In the Name of Identity: Violence and the Need to Belong
- Original edition; cover art: "Cain slaying Abel" by Peter Paul Rubens
- Original title: Les Identités Meurtrières
- Translator: Barbara Bray
- Language: French
- Published: 1998 (B. Grasset)
- Published in English: 2001 (Time-Warner)
- ISBN: 2-246-54881-0 French
- OCLC: 46937451

= In the Name of Identity =

1998 novel by Amin Maalouf

In the Name of Identity: Violence and the Need to Belong (French: Les Identités Meurtrières) is a 1998 book by Amin Maalouf, in which he discusses the identity crisis that Arabs have experienced since the establishment of continuous relationships with the west, adding his personal dimension as a Lebanese Christian.

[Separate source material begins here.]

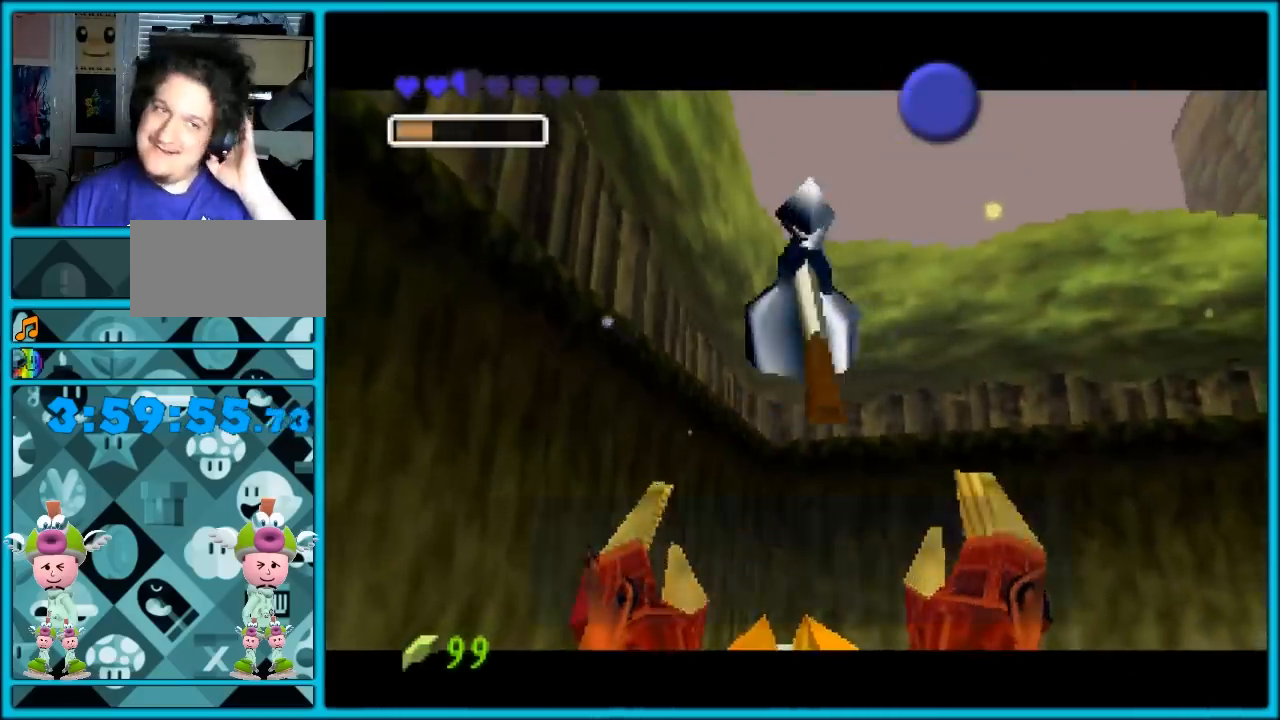
{"buttons": [], "left_stick": "center", "events": []}
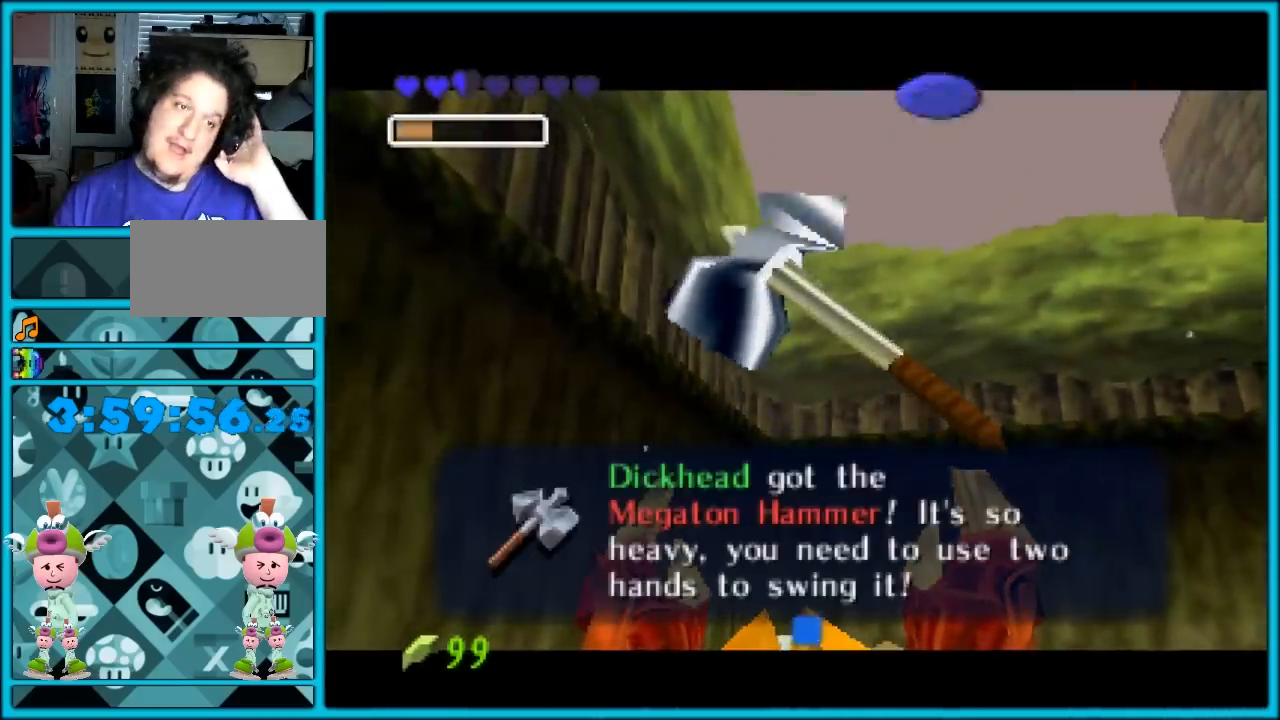
{"buttons": [], "left_stick": "center", "events": [[267, "A", "down"], [300, "A", "up"]]}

This work is divided into five major chapters, "Identity and Belonging", "When Modernity Comes From the Other", "The Era of Cosmic Tribals", "Taming the Shrew" and a glossary. He begins with universal values of identity, which he dissects, describes the extremes, then applies them to the Levant. He attempts to describe how the average modern Arab feels, along a wide spectrum of ideologies in practice throughout the Arab world...from religious beliefs and traditional practices to total secularism.

The book is intended for both Arabs and Westerners (as well as for people with mixed heritage), and also sheds light on recent events in the Arab world, from civil wars to relations with the west.